February 18, 2014 at 12:30pm ET
Berkman Center for Internet & Society, 23 Everett St, 2nd Floor
When we read about the Chinese internet in the Western press, we usually
hear stories about censorship, political repression, and instability.
But there's a lot more to be learned about life on the other side of “The Great Firewall.”
Based on over 10 years of ethnographic research, Tricia Wang's fieldwork reveals that social media is creating spaces in China that are shifting norms and behaviors in unexpected ways. Most surprisingly, Chinese youth are sharing information and socializing with strangers. She argues that they are finding ways to semi-anonymously connect to each other and establish a web of casual trust that extends beyond particularistic guanxi ties and authoritarian institutions.
Chinese youth are discovering their social world and seeking emotional connection—not political change. Tricia argues that this reflects a new form of sociality among Chinese youth: an Elastic Self. Evidence of this new self is unfolding in three ways: from self-restraint to self-expression, from comradeship to friendship, and from a “moral me” to a “moral we.” This new sociality is lying the groundwork for a public sphere to emerge from ties primarily based on friendship and interactions founded on a causal web of public trust. The changes Tricia has documented have potentially transformative power for Chinese society as a whole because they are radically altering the way that people perceive and engage with each other.
Tricia is a global tech ethnographer transforming businesses into
people-centered organizations.

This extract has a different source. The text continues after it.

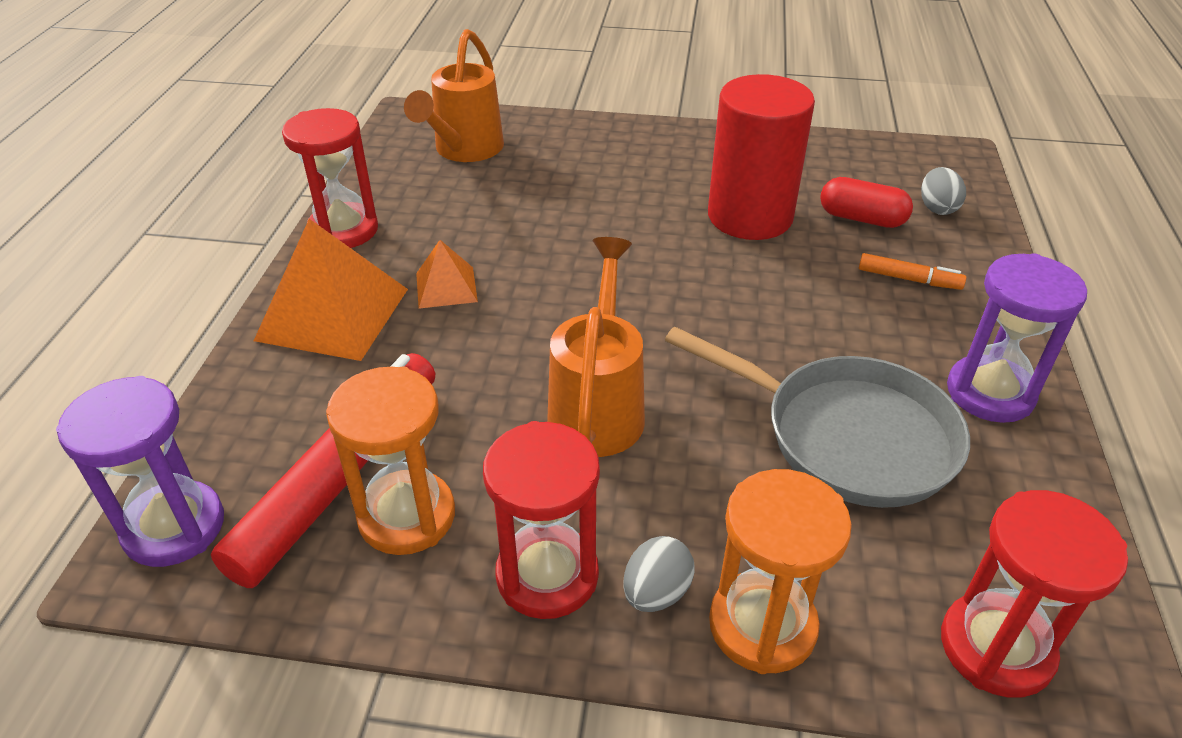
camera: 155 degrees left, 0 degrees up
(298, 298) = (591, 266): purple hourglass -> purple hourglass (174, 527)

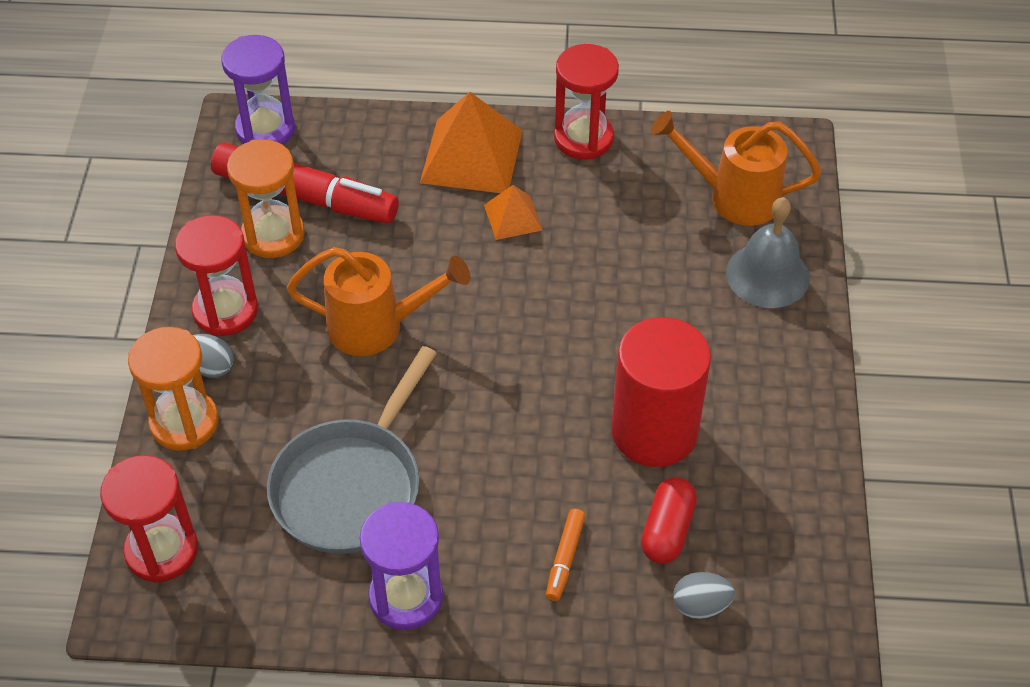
camera: 85 degrees right, 10 degrees up
(566, 143) = (767, 275): none -> grey bell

Utilizing Digital Age design research
methods, Tricia specializes in balancing qualitative and quantitative
data analysis for institutions to fulfill their strategic goals. She
advises organizations (large and small) on how to understand their
"users" or "consumers" as people, not just datasets. She’s passionate
about her work as a people champion in companies, start-ups, and
non-profits. She has worked with Fortune 500 companies including Nokia
and GE and numerous institutions from the UN to NASA.
Her research interests lie at the intersection of technology and culture—the investigation of how social media and the internet affect identity-making, trust formation, and collective action. Through extensive fieldwork in China and Latin America, she has developed expertise on digital communities in emerging economies, leading to the formulation of an innovative sociological framework for understanding user interactions online.

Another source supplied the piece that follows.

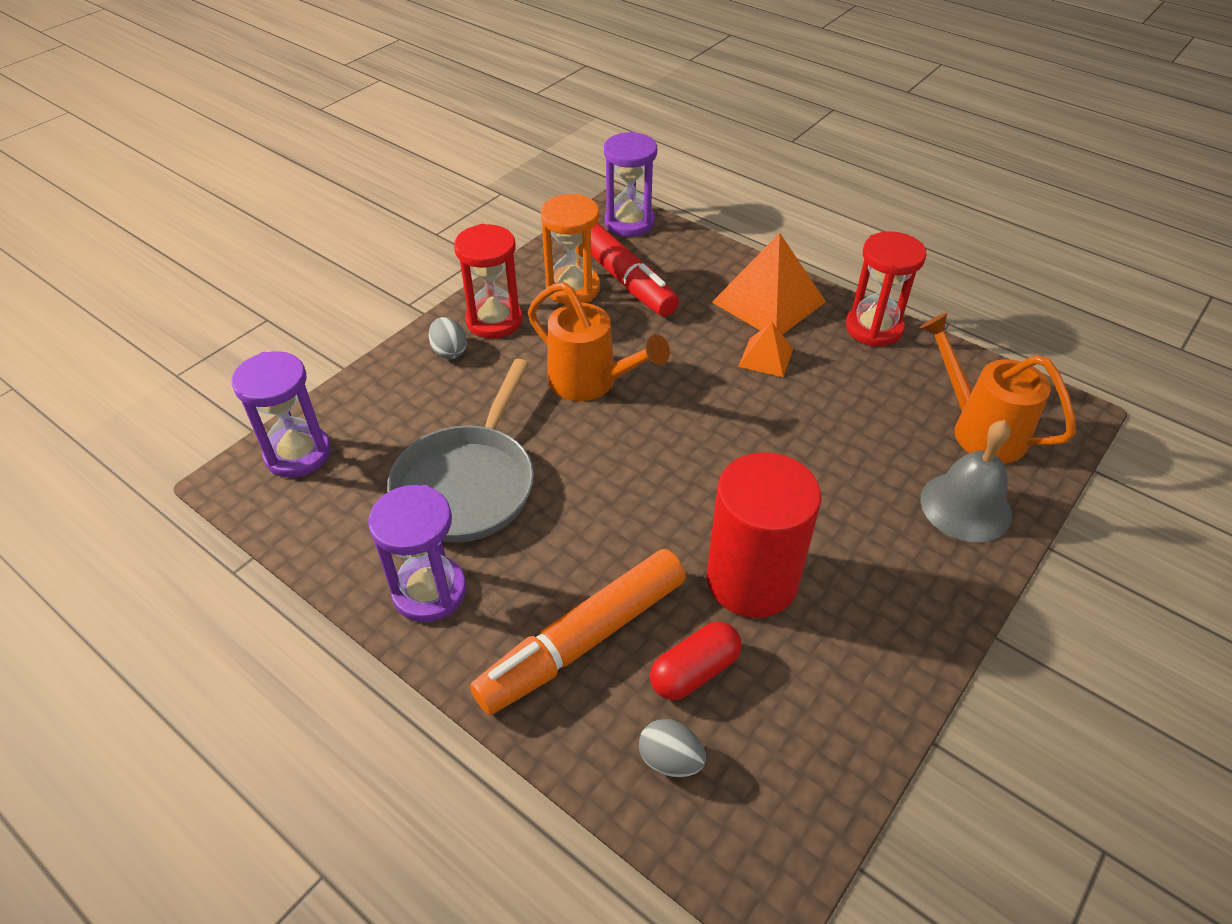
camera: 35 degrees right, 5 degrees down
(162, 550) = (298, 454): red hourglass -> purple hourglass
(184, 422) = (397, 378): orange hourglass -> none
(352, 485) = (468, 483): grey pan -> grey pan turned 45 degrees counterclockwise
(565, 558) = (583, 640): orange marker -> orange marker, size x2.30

Tricia relishes on-the-ground, hyper-immersive ethnographic fieldwork, which has provided her with a unique understanding of the experiences of edge communities. During her projects she has pioneered ethnographic techniques such as live fieldnoting, which uses social media tools to share real-time fieldwork data. She is a thought leader on integrative approaches of combining Big Data and what she terms, Thick Data.
A Fulbright Fellow and National Science Foundation Fellow, Tricia has been recognized as a leading authority by journalists, investors, and ethnographic and sociological researchers. Her research has been featured in The Atlantic, Al Jazeera, Fast Company, Makeshift, and Wired. She has presented at the Microsoft Social Computing Symposium, Lift, and South by Southwest. She is also proud to have co-founded the first national hip-hop education initiative, which turned into the Hip Hop Education Center at New York University and to have built after-school technology and arts programs for low-income youth at New York City public schools and the Queens Museum of Arts.

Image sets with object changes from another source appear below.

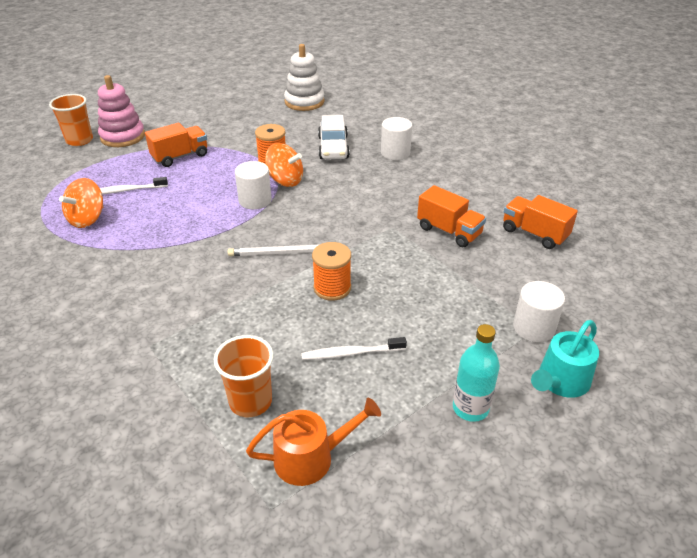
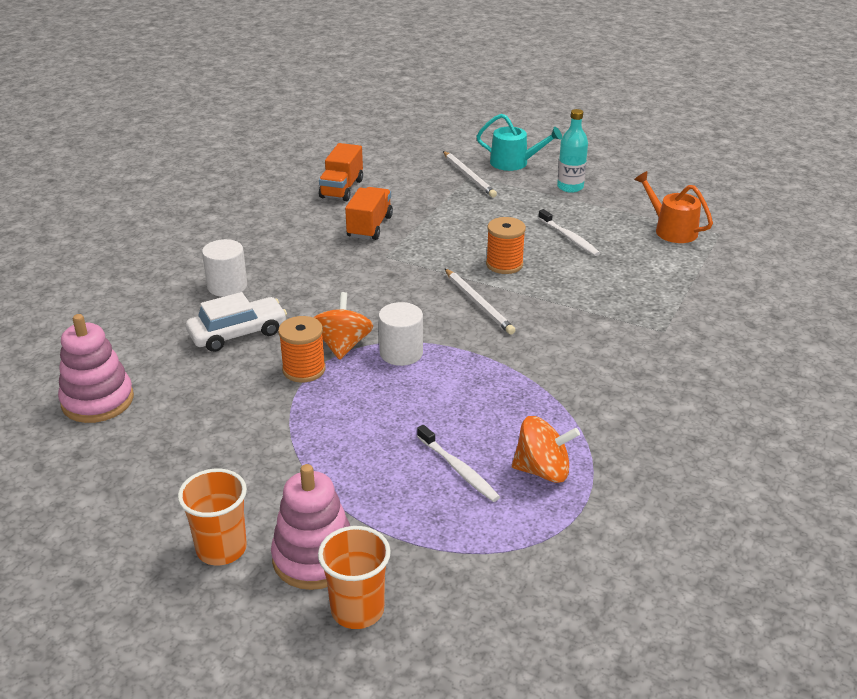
camera: 115 degrees left, 5 degrees down
(180, 156) = (339, 459): orange truck -> none
(250, 401) = (658, 264): orange cup -> orange cup (221, 549)
(304, 102) = (97, 401): white stacking toy -> pink stacking toy
(533, 328) = (469, 176): white cylinder -> white pencil

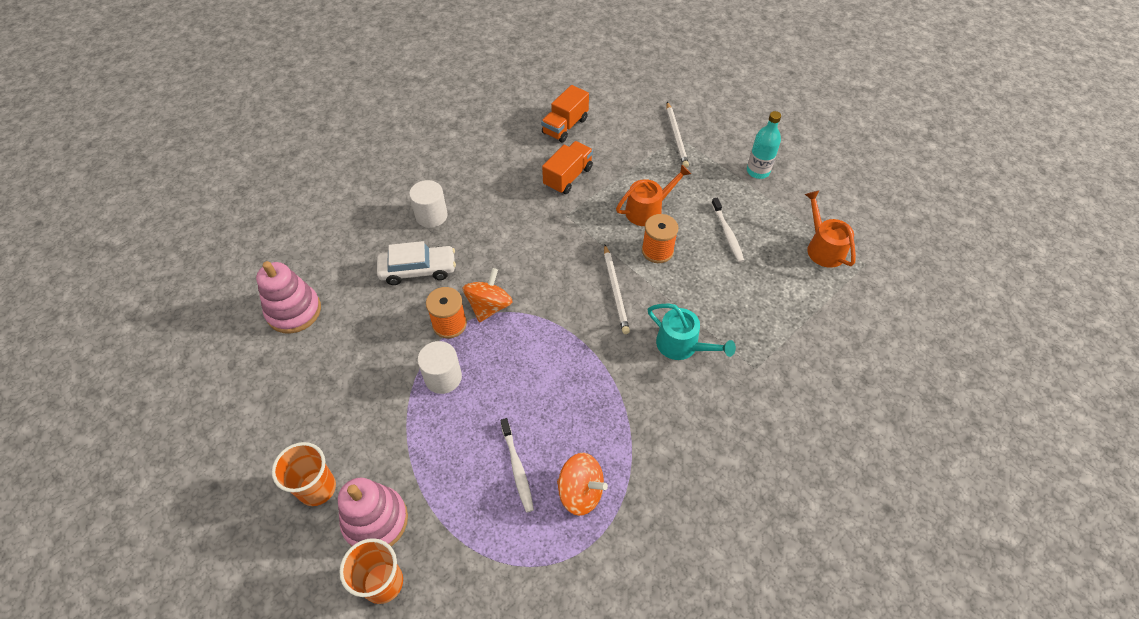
camera: 20 degrees right, 20 degrees up
(401, 353) = (529, 328): white cylinder -> white cylinder (443, 377)
(474, 236) = (647, 210): none -> orange watering can
(514, 163) = (722, 129): turquoise watering can -> turquoise watering can (682, 345)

She is a visiting scholar at New York University's Interactive Telecommunication Program and Harvard University’s Berkman Center for Internet Studies. She received her PhD in Sociology at UC San Diego. She is also an advisory board member of Rev Arts in New York City. She is currently writing a book, tentatively titled, Tales from the Chinese Internet, which is about the Chinese Internet as an expressive space in which people uniquely shape their identities in an otherwise rigid society, a phenomenon she calls "the Elastic Self.” Her research philosophy is that you have to go to the edges to discover what's really happening. She is the proud owner of an internet famous dog who balances stuff on her head, #ellethedog.